> Exercise set:
1. Edit the review of Indigo Springs by giving back its part starting at "Me, I was rooting" and ending at "A.M. Dellamonica intended.", with "torch" replaced by "flame".
2. Pick up the review of Indigo Springs after its last sentence and continue writing it.

> Passage shown:

In Indigo Springs, a small town in Oregon, a magical apocalypse is brewing, and three young people are right smack-dab in the middle of it. Astrid, the book’s protagonist, has inherited a lovely old blue house from her ne’er-do-well father. She doesn’t even have all the moving boxes unpacked when her manipulative friend Sierra, fleeing a broken relationship, shows on her doorstep, cat in hand (because nothing says “hey, let’s catch up on old times!” like “hey, let me move in rent free!”) Astrid, however, seems thrilled to see Sierra (because she had a huge crush on her in high school) and is all like, “Hella to the yeah! Mi casa, su casa! Take the nicest bedroom! Can I rub your feet? How about a muffin? Can I get you a muffin?”
The house is also home to sweet and sexy Jacks, son of the local fire chief and Astrid’s step-brother. Jacks doesn’t like Sierra (which made me like him immediately) but he *does* like Astrid (who kinda likes him back, because he’s totally hot in that scruffy Oregon backpacking whitewater rafting guy who lets his chocolate lab ride in the back of his 1990 Toyota pickup with the peeling-off Phish stickers kind of way) … so you can see where the sparks are going to start to fly.
Me, I was rooting for Jacks all the way, not because I’m a flaming hetero partisan, but because I just did NOT like Sierra. I’ve known people like Sierra. They make my teeth ache. But for much of the book, Astrid carries a Lady-Liberty size torch for the girl. I hate it when a character I like goes all silly over a character I don’t like. It makes me want to shake my little fists in rage. Which is probably *exactly* what author A.M. Dellamonica intended.

> Extracted material:
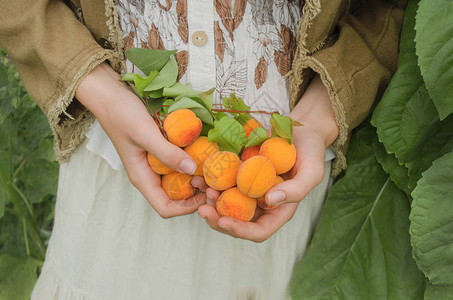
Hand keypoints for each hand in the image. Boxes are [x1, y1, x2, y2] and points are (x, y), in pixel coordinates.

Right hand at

* * *

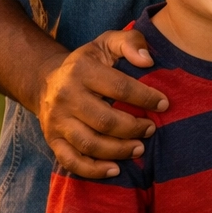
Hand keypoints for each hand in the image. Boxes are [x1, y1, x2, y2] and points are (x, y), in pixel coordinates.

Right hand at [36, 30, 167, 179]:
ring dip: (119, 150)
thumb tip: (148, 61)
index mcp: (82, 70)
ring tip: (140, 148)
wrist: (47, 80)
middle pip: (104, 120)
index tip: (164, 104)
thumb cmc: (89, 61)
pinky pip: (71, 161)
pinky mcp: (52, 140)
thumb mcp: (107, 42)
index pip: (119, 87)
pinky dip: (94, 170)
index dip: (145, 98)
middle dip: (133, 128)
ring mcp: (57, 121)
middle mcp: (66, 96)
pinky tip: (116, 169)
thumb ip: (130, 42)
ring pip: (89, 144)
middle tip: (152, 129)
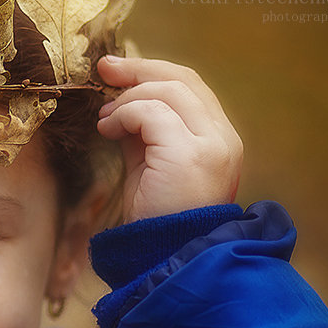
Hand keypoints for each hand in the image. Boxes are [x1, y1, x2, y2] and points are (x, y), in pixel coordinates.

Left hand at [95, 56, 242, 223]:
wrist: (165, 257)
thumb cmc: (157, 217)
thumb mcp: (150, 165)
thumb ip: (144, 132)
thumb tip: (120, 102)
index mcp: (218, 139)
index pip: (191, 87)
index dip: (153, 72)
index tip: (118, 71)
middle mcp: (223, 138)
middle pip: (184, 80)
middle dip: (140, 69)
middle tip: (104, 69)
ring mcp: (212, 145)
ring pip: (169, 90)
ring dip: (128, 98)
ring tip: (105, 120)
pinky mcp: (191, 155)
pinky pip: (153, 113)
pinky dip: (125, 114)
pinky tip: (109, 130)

> Response list:
1.
Me, I was rooting for Jacks all the way, not because I’m a flaming hetero partisan, but because I just did NOT like Sierra. I’ve known people like Sierra. They make my teeth ache. But for much of the book, Astrid carries a Lady-Liberty size flame for the girl. I hate it when a character I like goes all silly over a character I don’t like. It makes me want to shake my little fists in rage. Which is probably *exactly* what author A.M. Dellamonica intended.

2.
It shows just what an expert Dellamonica is at managing reader emotions. Even though I didn’t *like* Astrid’s feelings for Sierra, I *understood* them. I happily stayed to watch the train wreck, even though I felt so powerfully for the characters that I wished it could be avoided.
While I’d say INDIGO SPRINGS is really a character-driven book, it’s also tightly plotted, and kept me reading with its fascinating intersection of the magical with the mundane. In the book, mysteries pile on mysteries, and finding the answer to anything just leads to more questions. By the end of the book, Dellamonica ties everything up quite neatly, but also takes the lid off several bigger mysteries which (one guesses) will be tackled in the next book in the duology, BLUE MAGIC.
While this book has been called an “eco-fantasy,” don’t let that put you off (if, like me, you are completely unable to separate the term “eco-fantasy” from the 1980s movie “Ferngully”). It does, indeed, make subtle connections between the magical apocalypse facing the town of Indigo Springs with the ones we face on a global scale, but not in a preachy or pedantic way.
Overall, I thought INDIGO SPRINGS was a really powerful debut from an author who’s talent I greatly respect and admire. I’m looking forward to BLUE MAGIC!
P.S.
TEAM JACKS!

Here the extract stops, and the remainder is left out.